Many dream of retiring abroad

What this has done is make tax-free ISA’s look even more attractive, and it may mean more British expatriates invest in foreign property. This could be a popular choice among those reaching their retirement ages, especially since a large percentage usually have the desire to retire abroad.

The undeniable facts are that maximum gains are what people look for when they invest, it is for this reason many end up choosing the overseas property market. As such more and more overseas property buyers are of the more mature generation. However, this is also an option for younger Brits who have been priced out of their local property markets.

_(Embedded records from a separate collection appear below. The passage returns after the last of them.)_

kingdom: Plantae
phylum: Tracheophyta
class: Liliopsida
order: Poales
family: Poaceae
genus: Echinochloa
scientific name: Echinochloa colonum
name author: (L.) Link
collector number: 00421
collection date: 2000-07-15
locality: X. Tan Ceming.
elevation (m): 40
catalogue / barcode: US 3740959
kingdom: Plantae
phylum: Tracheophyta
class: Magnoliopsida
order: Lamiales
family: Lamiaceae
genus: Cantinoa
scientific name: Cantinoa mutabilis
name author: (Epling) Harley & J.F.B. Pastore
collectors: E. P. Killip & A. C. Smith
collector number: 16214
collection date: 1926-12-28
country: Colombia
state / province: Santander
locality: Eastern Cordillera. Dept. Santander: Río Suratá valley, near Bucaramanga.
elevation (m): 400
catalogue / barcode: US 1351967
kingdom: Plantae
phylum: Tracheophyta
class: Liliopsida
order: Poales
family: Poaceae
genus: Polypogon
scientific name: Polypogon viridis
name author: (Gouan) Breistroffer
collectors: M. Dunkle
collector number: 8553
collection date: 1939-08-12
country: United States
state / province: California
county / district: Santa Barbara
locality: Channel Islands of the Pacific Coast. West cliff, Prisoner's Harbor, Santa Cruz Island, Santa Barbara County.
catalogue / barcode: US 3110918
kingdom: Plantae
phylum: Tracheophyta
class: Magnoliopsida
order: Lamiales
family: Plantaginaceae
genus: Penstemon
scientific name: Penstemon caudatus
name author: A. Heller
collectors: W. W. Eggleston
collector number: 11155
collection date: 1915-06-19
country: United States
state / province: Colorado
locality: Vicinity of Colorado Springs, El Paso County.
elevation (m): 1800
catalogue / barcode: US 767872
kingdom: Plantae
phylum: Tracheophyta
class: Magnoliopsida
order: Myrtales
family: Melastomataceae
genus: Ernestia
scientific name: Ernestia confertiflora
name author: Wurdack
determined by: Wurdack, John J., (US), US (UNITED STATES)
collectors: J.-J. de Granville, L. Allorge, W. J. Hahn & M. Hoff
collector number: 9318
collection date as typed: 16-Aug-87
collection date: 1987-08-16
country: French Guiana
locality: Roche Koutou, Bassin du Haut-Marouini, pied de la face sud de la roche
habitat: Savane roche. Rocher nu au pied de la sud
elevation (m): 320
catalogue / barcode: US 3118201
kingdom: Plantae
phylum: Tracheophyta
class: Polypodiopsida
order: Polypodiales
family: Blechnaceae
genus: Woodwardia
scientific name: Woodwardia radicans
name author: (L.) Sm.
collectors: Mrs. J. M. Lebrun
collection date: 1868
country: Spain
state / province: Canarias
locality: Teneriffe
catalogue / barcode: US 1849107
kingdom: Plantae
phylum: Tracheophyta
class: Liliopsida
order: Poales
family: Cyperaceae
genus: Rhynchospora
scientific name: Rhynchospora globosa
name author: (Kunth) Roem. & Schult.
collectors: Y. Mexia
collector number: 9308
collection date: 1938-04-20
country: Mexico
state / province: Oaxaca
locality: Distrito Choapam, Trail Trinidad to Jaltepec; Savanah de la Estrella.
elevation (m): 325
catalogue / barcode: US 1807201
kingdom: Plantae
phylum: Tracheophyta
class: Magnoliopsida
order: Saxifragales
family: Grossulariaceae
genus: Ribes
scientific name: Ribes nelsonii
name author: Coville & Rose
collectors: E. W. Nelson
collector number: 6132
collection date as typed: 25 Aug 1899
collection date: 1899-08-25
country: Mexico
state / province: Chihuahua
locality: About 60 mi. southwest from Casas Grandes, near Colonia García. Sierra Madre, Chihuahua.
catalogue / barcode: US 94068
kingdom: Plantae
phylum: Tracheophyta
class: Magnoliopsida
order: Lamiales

Opportunities could rise in the UK

This increased freedom should be celebrated, since the money that has been saved is yours and it is you that should decide how best to make use of it. There is really no point in the Government trying to control pensions when individuals are entitled to their money.

Yes it is true that the Government do not want people to spend their pensions recklessly, but on the other hand everyone should have the choice of when they can take their money. After all opportunities and hard times do not come when its the most convenient, and former is very true of the overseas property market which the current pension rule change will help affect for the better as more British expatriates invest in foreign property.

The only problem the Government will have is trying to make the UK property market appealing to those overseas so that they invest. If many do invest in the overseas property market there could be opportunities rising on our own doorsteps.